The story is told using a combination of archival and imagined material to speculate
on the man's final hours.
DIRECTOR STATEMENT
The major challenge of the project was to move beyond a mere recounting of the
story of the man’s freakish demise, and to somehow acknowledge the surreal
nature of his death through the creation of sequences that do more than simply ‘fill
in the gaps’ of the actuality material.
Driving the script was research into hypothermia revealed that victims often
become delirious as they succumb to the cold, and as a consequence may experience
confusion and even hallucinations. These hallucinatory tendencies inspired the
speculative material incorporated into the film including the flashback sequences
and the final rescue fantasy. Equally specious is the blur-motif, introduced
during the picnic sequence as a portent of the man’s imminent demise, and
which then recurs throughout the film. Whilst obviously not literally true, the
intention of these scenes is to honour the ‘unreal’ or ‘impossible’ aspect
of the story by illustrating his increasing disorientation.

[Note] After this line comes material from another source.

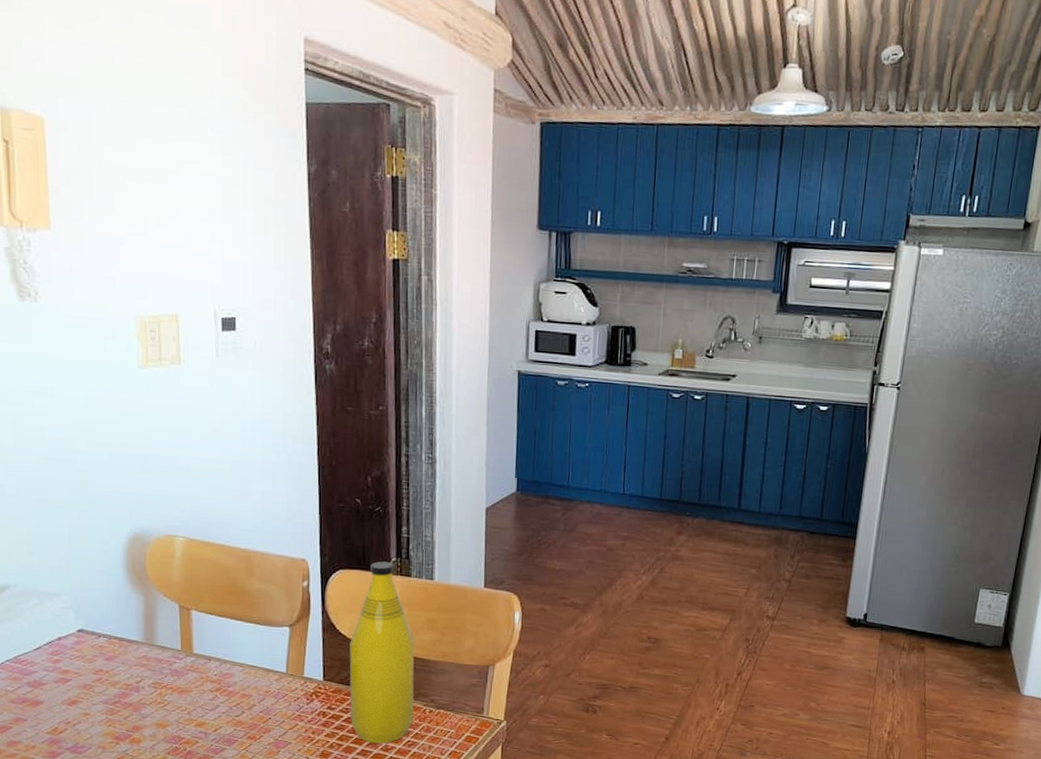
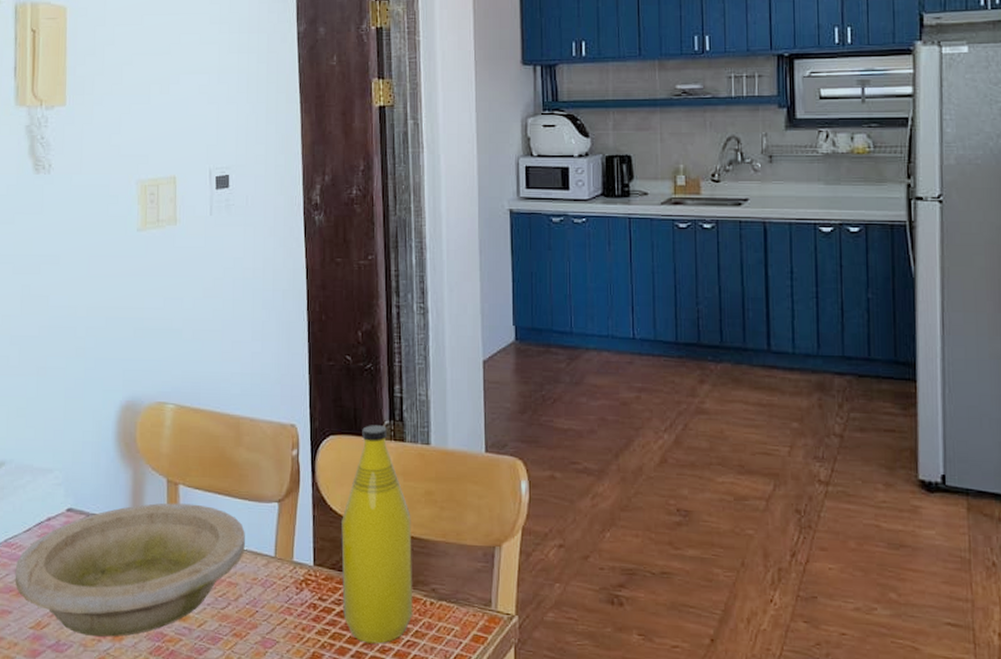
bowl: none [27,625,258,740] -> present [15,503,245,637]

Another challenge of the production was the determination to shoot some of the
project on film, using a clockwork Bolex camera, and taking advantage of its
ability to run at various speeds and to shoot one frame at a time. Shooting at
one frame per second allowed for the blur motif to be incorporated into some
of the live action material, while the invertalometer capability provided other
unreal flourishes such as the day-into-night moonrise sequence.
The film is not a documentary in the traditional sense, nor is it intended to
be. It is, rather, a fantasy inspired by fact, and as such hopefully goes some
way toward reflecting the irony of the man’s death.